Com relação à intenção de voto, a pesquisa mostra que 40% dos leitores disseram espontaneamente que devem votar em Serra para presidente. A ex-ministra Dilma tem 10% das preferências dos leitores. A senadora licenciada Marina Silva, 6%. Quando os leitores são estimulados pelos pesquisadores a escolher em quem votar a partir de uma lista de candidatos, a preferência a favor de Serra é ainda maior: chega a 54%, ante os 18% de Marina e 15% de Dilma.

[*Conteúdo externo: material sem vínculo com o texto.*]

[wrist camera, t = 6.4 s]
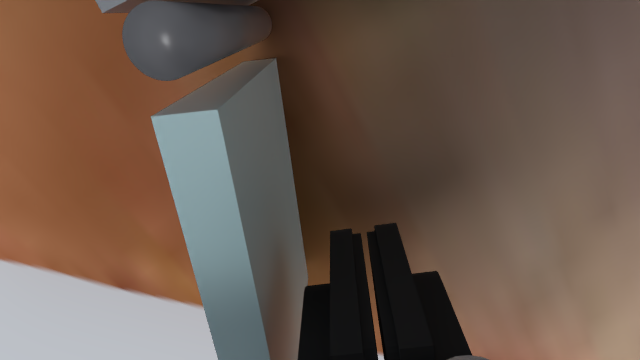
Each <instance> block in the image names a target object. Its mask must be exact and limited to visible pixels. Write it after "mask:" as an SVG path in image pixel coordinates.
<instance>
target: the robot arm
mask: <svg viewBox="0 0 640 360" xmlns="http://www.w3.org/2000/svg"><path fill="white" fill-rule="evenodd" d="M374 228H375V231H373V232H367V238H368V246H369V253H370V261H371V268H372V276H373V283H374V291H375V298H376V306H377V313H378V321H379V327H380V334H381V341H382V347H383V354H384V360H488V359H486V358H483V357H478V356H472V354H471V351H470V349H469V346H468V344H467V341H466V339H465V336H464V334H463V332H462V329H461V327H460V324H459V322H458V319H457V317H456V314H455V312H454V310H453V307H452V305H451V302H450V300H449V297H448V295H447V292H446V290H445V287H444V285H443V283H442V280H441V278H440V275H439V273H438V272H437V271H432V272H424V273H415V274H412V273H411V270H410V267H409V263H408V260H407V257H406V254H405V250H404V247H403V244H402V240H401V237H400V234H399V231H398V227H397V224H396V223H390V224H383V225H375V226H374ZM298 360H378V355H377V347H376V340H375V332H374V325H373V318H372V311H371V303H370V296H369V289H368V282H367V275H366V268H365V261H364V253H363V246H362V239H361V233H357V234H352V229H344V230H336V231H330V283H329V284H321V285H312V286H306V287H305V289H304V297H303V308H302V318H301V329H300V339H299V349H298Z"/></svg>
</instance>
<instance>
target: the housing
mask: <svg viewBox="0 0 640 360" xmlns="http://www.w3.org/2000/svg"><path fill="white" fill-rule="evenodd" d="M95 1H96V2H97V4H98V6H99V8H100V9H101V11H102V13H129V14H128V16H127V17H126V19H125V22H124V25H123V32H122V36H123V44H124V48H125V50H126V53H127V55H128V57H129V58H130V60H131V62H132V63H133V64H134V65H135V66H136V67H137V68H138V69H139V70H140V71H141V72H142V73H144V74H145V75H147V76H149V77H151V78H154V79H157V80H162V81H171V80H176V79H179V78H181V77H183V76H185V75H188V74H190V73H192V72H194V71H197V70H199V69H201V68H203V67H205V66H208V65H210V64H212V63H214V62H216V61H219V60H221V59H223V58H225V57H227V56H230V55H232V54H234V53H236V52H239V51H241V50H243V49H245V48H247V47H250V46H252V45H254V44H256V43H258V42H261V41H263V40H265V39H266V38H267V37H268V36H269V34H270V32H271V29H272V21H271V18H270V16H269V14H268V13H267V12H266V11H265V10H264V9H263V8H261V7H258V6H248V5H250V4H252V3H254V2H257V1H259V0H95Z"/></svg>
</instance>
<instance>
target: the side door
mask: <svg viewBox="0 0 640 360" xmlns="http://www.w3.org/2000/svg"><path fill="white" fill-rule="evenodd" d="M151 119H152V123H153V126H154V130H155V133H156V137H157V141H158V144H159V148H160V151H161V155H162V159H163V162H164V166H165V169H166V173H167V177H168V180H169V184H170V187H171V191H172V195H173V198H174V202H175V206H176V209H177V213H178V216H179V220H180V224H181V227H182V231H183V234H184V238H185V242H186V245H187V249H188V252H189V256H190V260H191V263H192V267H193V270H194V274H195V278H196V281H197V285H198V288H199V292H200V296H201V299H202V303H203V306H204V310H205V313H206V317H207V321H208V324H209V328H210V332H211V335H212V339H213V342H214V346H215V350H216V353H217V357H218V360H298V349H299V339H300V329H301V318H302V308H303V297H304V289H305V287H306V286H308V273H307V266H306V259H305V252H304V246H303V239H302V232H301V225H300V218H299V211H298V205H297V198H296V191H295V184H294V177H293V171H292V164H291V157H290V150H289V143H288V136H287V130H286V123H285V116H284V109H283V102H282V96H281V89H280V82H279V75H278V68H277V62H276V58H272V59H263V60H254V61H245V62H242V63H240V64H239V65H237V66H235V67H234V68H232V69H230V70H228V71H227V72H225V73H223V74H222V75H220V76H218V77H217V78H215V79H213V80H212V81H210V82H208V83H207V84H205V85H203V86H202V87H200V88H198V89H196V90H195V91H193V92H191V93H190V94H188V95H186V96H185V97H183V98H181V99H180V100H178V101H176V102H175V103H173V104H171V105H170V106H168V107H166V108H165V109H163V110H161V111H159V112H158V113H156V114H154V115H153V116H151Z"/></svg>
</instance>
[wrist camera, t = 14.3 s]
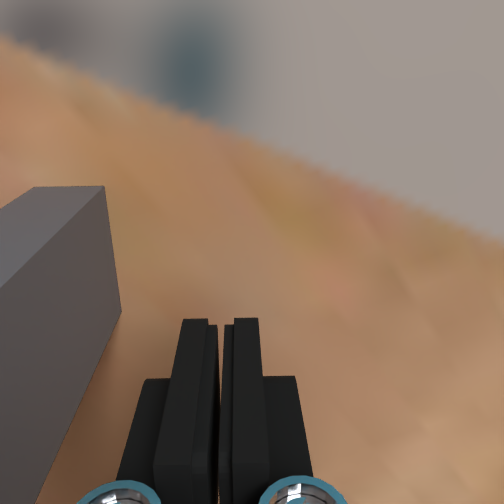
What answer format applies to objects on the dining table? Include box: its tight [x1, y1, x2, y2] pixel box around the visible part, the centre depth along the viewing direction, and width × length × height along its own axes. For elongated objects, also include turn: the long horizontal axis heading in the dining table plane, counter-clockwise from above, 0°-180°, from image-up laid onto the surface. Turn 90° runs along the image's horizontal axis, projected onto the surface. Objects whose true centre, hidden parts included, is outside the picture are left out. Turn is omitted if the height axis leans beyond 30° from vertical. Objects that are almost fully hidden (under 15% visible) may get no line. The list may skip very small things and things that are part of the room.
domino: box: [0, 186, 122, 504], centre depth 12 cm, size 2×5×10 cm, turn 0°
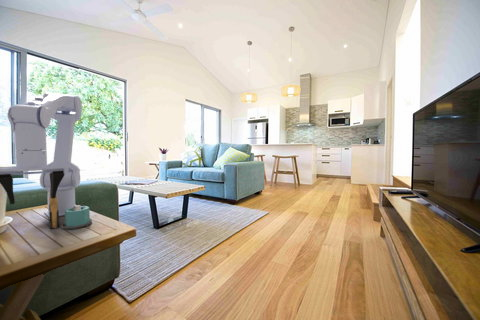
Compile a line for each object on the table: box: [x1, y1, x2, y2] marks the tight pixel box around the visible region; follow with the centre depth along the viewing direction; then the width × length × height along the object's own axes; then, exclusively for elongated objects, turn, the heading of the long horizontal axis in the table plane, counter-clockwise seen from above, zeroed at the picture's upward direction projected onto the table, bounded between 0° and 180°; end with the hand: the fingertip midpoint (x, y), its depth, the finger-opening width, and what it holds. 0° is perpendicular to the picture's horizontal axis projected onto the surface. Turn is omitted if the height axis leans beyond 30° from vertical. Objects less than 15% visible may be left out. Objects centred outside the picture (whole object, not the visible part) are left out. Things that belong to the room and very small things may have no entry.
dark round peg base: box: [61, 204, 93, 231], centre depth 60 cm, size 7×7×6 cm
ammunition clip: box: [48, 188, 60, 230], centre depth 61 cm, size 11×2×12 cm, turn 45°
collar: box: [64, 205, 91, 226], centre depth 60 cm, size 5×5×4 cm
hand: (33, 200), depth 53 cm, fingers open, 7 cm apart
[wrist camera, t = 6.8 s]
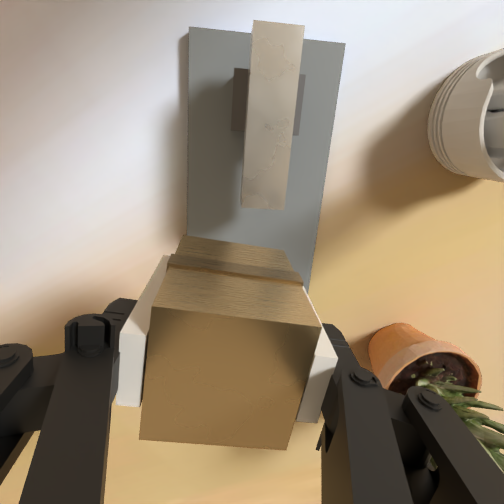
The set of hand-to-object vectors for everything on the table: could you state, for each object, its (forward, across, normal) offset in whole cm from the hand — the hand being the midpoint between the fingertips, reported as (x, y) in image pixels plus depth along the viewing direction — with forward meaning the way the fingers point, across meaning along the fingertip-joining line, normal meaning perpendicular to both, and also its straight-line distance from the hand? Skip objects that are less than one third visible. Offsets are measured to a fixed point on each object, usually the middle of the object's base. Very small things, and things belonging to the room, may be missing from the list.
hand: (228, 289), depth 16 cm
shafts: (+10, +3, +1) cm, 11 cm away
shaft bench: (+15, +2, +1) cm, 15 cm away
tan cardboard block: (0, 0, 0) cm, 0 cm away
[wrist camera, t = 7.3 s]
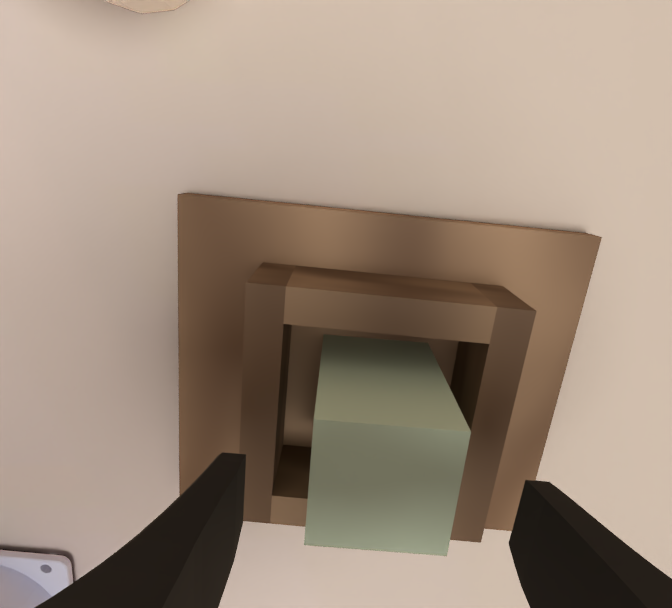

Na análise por segmentos, Serra destaca-se entre os leitores de 70 anos ou mais (70%), os que possuem ensino fundamental e médio (61%) e entre os que ganham entre 10 e 20 salários mínimos (62%). Marina tem seu melhor desempenho entre os mais jovens, de 16 a 29 anos, e entre os que ganham até dez salários mínimos (23%). Dilma tem a preferência dos leitores homens (20%) e dos que ganham mais de 20 salários mínimos (23%).
Leitura alternativa
Uma outra leitura dos resultados da pesquisa Datafolha poderia corretamente afirmar que a Folha é um jornal cuja maioria dos leitores:
1. Tem renda acima de 10 salários mínimos (eleitores de Serra, 54% e Dilma, 15%);
2. Não considera que sua cobertura favoreça alguma das pré-candidaturas à Presidência da República;
3. Considera a cobertura do governo Lula "crítica na medida certa" (67%) ou "menos crítica do que o necessário" (21%);
4. Declara sua intenção de votar em José Serra (54%).
Ou ainda se poderia ler corretamente a pesquisa concluindo que a Folha é um jornal cuja maioria dos leitores tem renda acima de 10 salários mínimos, é tucana e, em boa parte, gostaria de ver o jornal mais crítico em relação ao governo Lula. Em resumo: os jornalões são "a cara" de seus leitores. Ou não são?